The place where titanium is very useful is in very high heat areas like exhaust systems and jet engines. I have, in the past, heated one of the Ti bolts up till it was glowing red and hit it with a lump hammer, that did not even distort the threads and I could screw a nut onto it by hand afterwards.

Titanium is freely available these days from many places as people want lighter bicycles and lighter parts for racing motorcycles. The wheels and tyres are a great place to save weight as lighter a front wheel is, the more it will stay in contact with the road over uneven surfaces and the less gyroscopic effect the spinning wheel will have on the control of the bike.

Back to the reason for this post. The four bolts holding the brake callipers on my 848 looked a bit tatty, the chrome was scuffed in places and although most people would never notice, I did. I looked into changing them. I could buy 4 bolts claiming to be titanium from ebay China for the same price as it would cost to buy one of those bolts from the leading company in titanium fasteners in the UK. The link to the ebay ones is HERE.

They arrived today so the first thing that I did was weigh one against an old steel one as fitted to the bike, the pictures are next.DSCN0483


As you can see there is 15 grams difference, that makes 60 grams for all four – this bike should fly with all that weight saving 🙂

The next picture shows the difference when fitted.


The top bolt is the steel and the bottom one titanium.

All the super bike racers out there are now going to want to know about the huge performance increase with these fitted, well after going out for a spin and a coffee, the bike feels exactly the same as it did before. It may be the fact that I drank a small coffee but it could be that the 0-60 acceleration was 0.00000000000007 seconds slower afterwards, but there again I had €1.20 less coins in my pocket.
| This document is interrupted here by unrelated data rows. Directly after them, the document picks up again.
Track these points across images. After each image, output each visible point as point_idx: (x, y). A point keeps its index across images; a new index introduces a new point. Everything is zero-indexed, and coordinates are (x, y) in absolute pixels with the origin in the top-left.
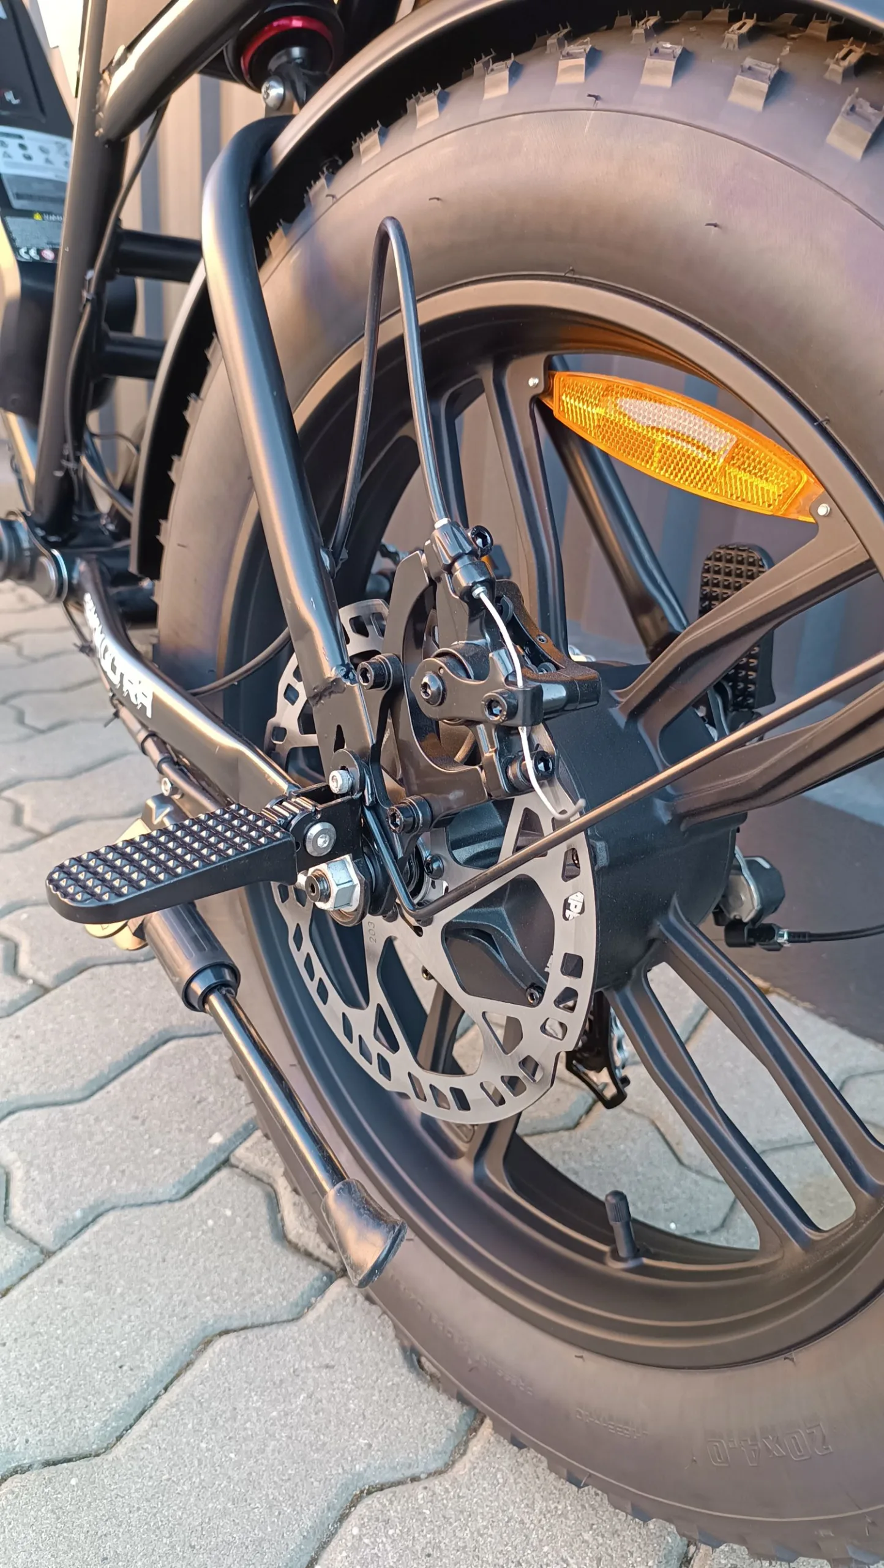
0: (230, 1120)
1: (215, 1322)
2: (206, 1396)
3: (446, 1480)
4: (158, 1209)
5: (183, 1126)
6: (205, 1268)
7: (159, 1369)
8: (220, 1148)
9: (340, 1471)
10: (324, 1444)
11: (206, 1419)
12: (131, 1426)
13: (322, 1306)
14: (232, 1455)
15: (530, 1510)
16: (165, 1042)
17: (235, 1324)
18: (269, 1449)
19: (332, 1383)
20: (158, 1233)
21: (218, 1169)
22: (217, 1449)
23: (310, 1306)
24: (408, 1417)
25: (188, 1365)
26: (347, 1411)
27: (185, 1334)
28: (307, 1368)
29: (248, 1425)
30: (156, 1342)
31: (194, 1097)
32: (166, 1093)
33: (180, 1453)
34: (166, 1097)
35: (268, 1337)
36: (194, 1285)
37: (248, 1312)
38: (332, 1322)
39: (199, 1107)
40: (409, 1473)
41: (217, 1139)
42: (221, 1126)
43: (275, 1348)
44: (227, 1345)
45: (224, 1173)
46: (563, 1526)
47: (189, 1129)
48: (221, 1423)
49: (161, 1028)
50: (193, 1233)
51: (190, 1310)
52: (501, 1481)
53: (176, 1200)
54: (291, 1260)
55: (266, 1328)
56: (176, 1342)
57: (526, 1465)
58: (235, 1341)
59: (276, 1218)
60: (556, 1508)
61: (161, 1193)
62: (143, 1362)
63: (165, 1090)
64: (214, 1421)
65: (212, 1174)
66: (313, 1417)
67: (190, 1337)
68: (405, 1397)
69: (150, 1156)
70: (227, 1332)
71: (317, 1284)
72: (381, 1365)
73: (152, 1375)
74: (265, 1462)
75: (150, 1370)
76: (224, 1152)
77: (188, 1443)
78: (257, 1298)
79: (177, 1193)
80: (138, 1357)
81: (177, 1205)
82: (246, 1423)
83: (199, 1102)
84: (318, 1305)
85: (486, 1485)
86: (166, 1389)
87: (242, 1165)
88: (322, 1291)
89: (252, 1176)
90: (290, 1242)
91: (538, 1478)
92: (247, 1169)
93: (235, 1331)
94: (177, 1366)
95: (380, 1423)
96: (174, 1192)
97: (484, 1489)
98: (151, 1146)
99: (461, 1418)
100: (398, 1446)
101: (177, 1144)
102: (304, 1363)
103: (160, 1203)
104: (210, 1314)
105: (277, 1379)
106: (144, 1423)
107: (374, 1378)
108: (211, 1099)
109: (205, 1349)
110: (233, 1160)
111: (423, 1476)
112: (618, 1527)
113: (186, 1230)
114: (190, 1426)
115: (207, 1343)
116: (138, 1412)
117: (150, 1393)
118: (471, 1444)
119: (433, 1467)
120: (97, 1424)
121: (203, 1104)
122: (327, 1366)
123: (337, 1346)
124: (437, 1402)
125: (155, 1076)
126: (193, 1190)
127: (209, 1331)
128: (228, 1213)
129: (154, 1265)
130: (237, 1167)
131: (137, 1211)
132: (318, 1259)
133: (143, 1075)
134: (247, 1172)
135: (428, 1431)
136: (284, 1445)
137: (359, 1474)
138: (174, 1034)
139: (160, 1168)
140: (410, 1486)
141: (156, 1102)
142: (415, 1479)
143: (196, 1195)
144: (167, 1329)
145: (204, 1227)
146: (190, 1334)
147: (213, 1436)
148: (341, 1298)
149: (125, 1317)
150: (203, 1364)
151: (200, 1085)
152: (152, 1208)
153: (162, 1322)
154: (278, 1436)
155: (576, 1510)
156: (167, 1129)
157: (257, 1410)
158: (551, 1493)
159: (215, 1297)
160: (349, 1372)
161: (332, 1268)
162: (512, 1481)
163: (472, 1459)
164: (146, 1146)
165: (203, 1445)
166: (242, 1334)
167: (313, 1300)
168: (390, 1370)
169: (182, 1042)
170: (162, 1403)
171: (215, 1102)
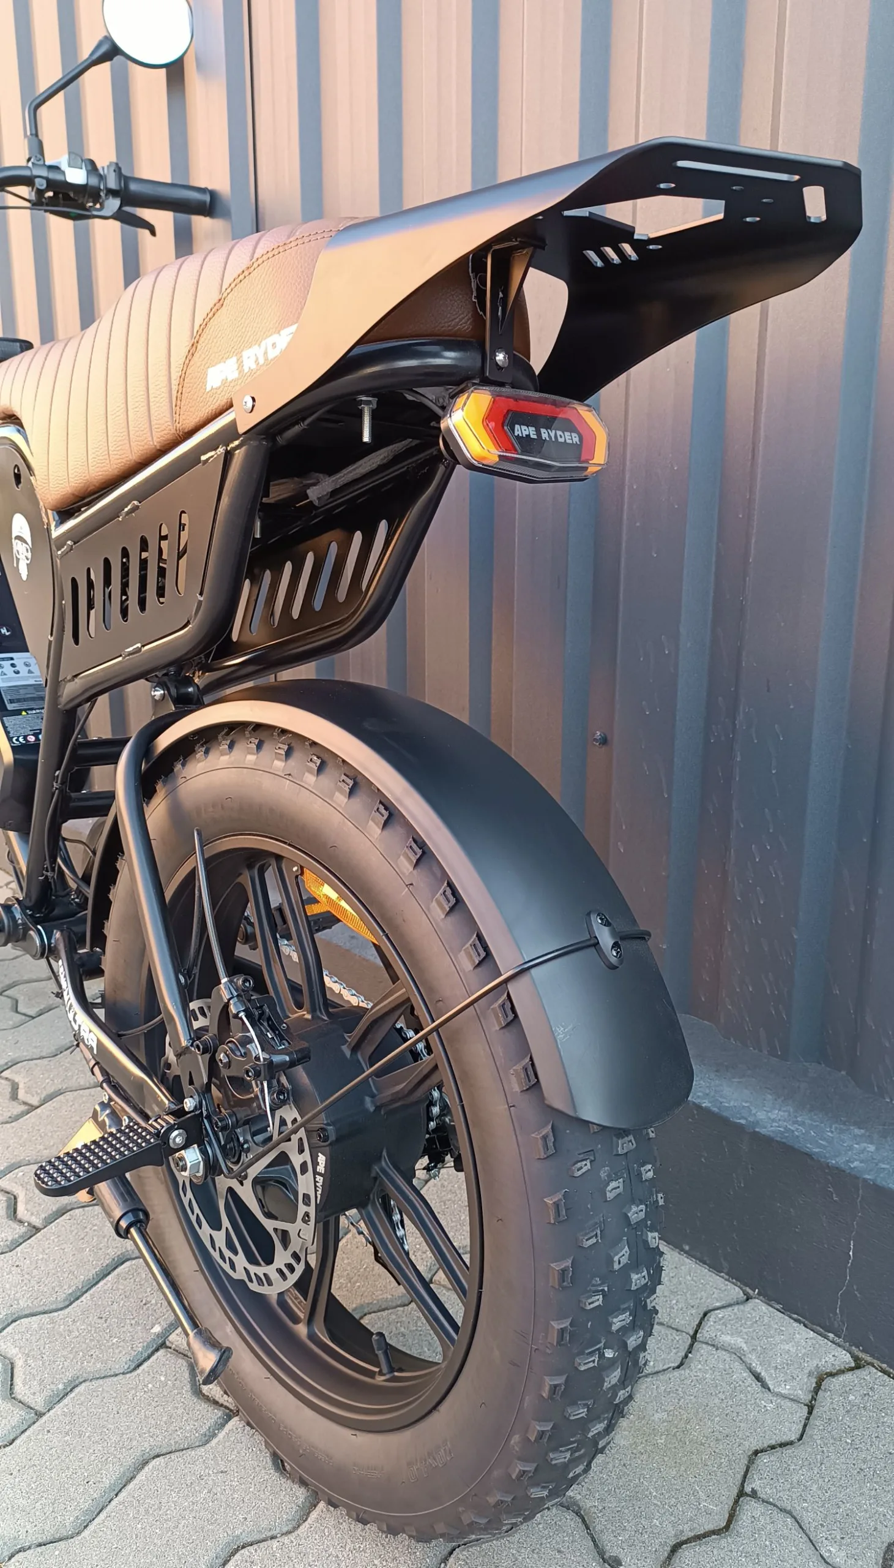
0: (166, 1316)
1: (151, 1449)
2: (142, 1496)
3: (292, 1537)
4: (115, 1379)
5: (133, 1322)
6: (145, 1416)
7: (112, 1482)
8: (158, 1335)
9: (226, 1535)
10: (216, 1520)
11: (142, 1510)
12: (93, 1519)
13: (221, 1435)
14: (157, 1531)
15: (343, 1549)
16: (123, 1263)
17: (164, 1451)
18: (180, 1526)
19: (225, 1482)
20: (115, 1395)
21: (157, 1350)
22: (148, 1527)
23: (214, 1435)
24: (272, 1500)
25: (131, 1479)
26: (233, 1499)
27: (129, 1460)
28: (209, 1474)
29: (168, 1512)
30: (111, 1465)
31: (142, 1301)
32: (122, 1299)
33: (124, 1532)
34: (122, 1302)
35: (184, 1457)
36: (137, 1428)
37: (172, 1442)
38: (227, 1444)
39: (145, 1307)
40: (269, 1534)
41: (157, 1329)
42: (159, 1320)
43: (189, 1463)
44: (158, 1463)
45: (161, 1352)
46: (362, 1557)
47: (137, 1324)
48: (151, 1512)
49: (119, 1253)
50: (138, 1394)
51: (135, 1443)
52: (327, 1534)
53: (127, 1373)
54: (204, 1406)
55: (184, 1451)
56: (125, 1464)
57: (344, 1524)
58: (163, 1460)
59: (195, 1380)
60: (360, 1547)
61: (118, 1368)
62: (102, 1478)
63: (121, 1297)
64: (147, 1512)
65: (153, 1353)
66: (210, 1504)
67: (133, 1460)
68: (271, 1487)
69: (110, 1344)
70: (158, 1456)
71: (220, 1421)
72: (257, 1468)
73: (108, 1486)
74: (178, 1533)
75: (107, 1483)
76: (162, 1338)
77: (129, 1526)
78: (179, 1433)
79: (128, 1368)
80: (99, 1475)
81: (128, 1376)
82: (167, 1511)
83: (145, 1304)
84: (219, 1434)
85: (317, 1537)
86: (117, 1495)
87: (173, 1346)
88: (223, 1425)
89: (180, 1353)
90: (204, 1395)
91: (350, 1530)
92: (177, 1349)
93: (163, 1455)
94: (124, 1480)
95: (254, 1504)
96: (126, 1367)
97: (316, 1539)
98: (111, 1337)
99: (305, 1499)
100: (264, 1518)
101: (128, 1335)
102: (207, 1471)
103: (116, 1375)
104: (147, 1445)
105: (188, 1482)
106: (102, 1516)
107: (252, 1477)
108: (153, 1302)
109: (143, 1468)
110: (167, 1343)
111: (278, 1535)
112: (397, 1555)
113: (133, 1391)
114: (131, 1515)
115: (145, 1463)
116: (98, 1510)
117: (107, 1497)
118: (311, 1514)
119: (285, 1530)
120: (71, 1519)
121: (149, 1305)
122: (222, 1472)
123: (229, 1459)
124: (291, 1490)
125: (114, 1288)
126: (139, 1366)
127: (146, 1456)
128: (163, 1379)
129: (112, 1416)
130: (170, 1348)
131: (101, 1382)
132: (222, 1405)
133: (106, 1287)
134: (177, 1351)
135: (284, 1508)
136: (191, 1522)
137: (238, 1536)
138: (128, 1257)
139: (117, 1351)
140: (269, 1542)
141: (115, 1306)
142: (273, 1538)
143: (141, 1368)
144: (119, 1456)
145: (146, 1389)
146: (134, 1458)
147: (146, 1520)
148: (234, 1428)
149: (91, 1451)
150: (141, 1477)
151: (146, 1292)
152: (111, 1379)
153: (115, 1452)
154: (187, 1518)
155: (373, 1547)
156: (122, 1325)
157: (175, 1502)
158: (358, 1538)
159: (151, 1434)
160: (236, 1475)
161: (231, 1410)
162: (334, 1533)
163: (311, 1523)
164: (108, 1338)
165: (139, 1526)
166: (168, 1456)
167: (216, 1431)
168: (263, 1471)
169: (134, 1262)
170: (113, 1503)
171: (156, 1304)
I must stop being sarcastic about people spending a small fortune on carbon fibre to save the weight of half a litre of fuel!

My aim was achieved, the bolts look nice.

2 thoughts on “Titanium (Ti)

  1. Leonard Assink July 18, 2016 / 4:44 am

    Does Ti have any of the same problems of galvanic corrosion with aluminum as steel does over time? I replaced a handful of bolts on my ST4 as the original ones had begun to corrode and strip the threads from the aluminum sleaves. Based on the article from the British Stainless Steel Association (link below), I would expect the galvanic corrosion characteristics would be worse with Ti, but I have no practical experience. I’m curious because I’d rather use Ti bolts as replacements to prevent rust from rain and salt.


    • rouffignac July 18, 2016 / 6:01 am

      If two different metals are together and the moisture is added then you will get corrosion, that is how a battery works. There is a product that is similar to a PTFE grease that the aircraft industry uses when assembling parts to stop the ingress of moisture. Ti is perhaps less aggressive than most metals as it is quite inert in most cases. Ti fasteners are used on all military aircraft to bolt aluminium together without problems. The only thing to avoid with Ti is cadmium plate, an anti corrosion coating applied to steel, as it can affect the Ti.
      Trouble with Ti is the price, all of it is an alloy and the cheaper stuff is obviously a poorer quality. Ti is best used on very hot areas as it is unaffected by heat, exhaust nuts and bolts would be a prime location for it. It is used in the jet pipe areas as Ti sheet on some aircraft. I have heated an aircraft grade Ti bolt with a blowtorch until glowing red and hit it with a hammer. After cooling a nut could still be fitted to the bolt as the threads were not even distorted.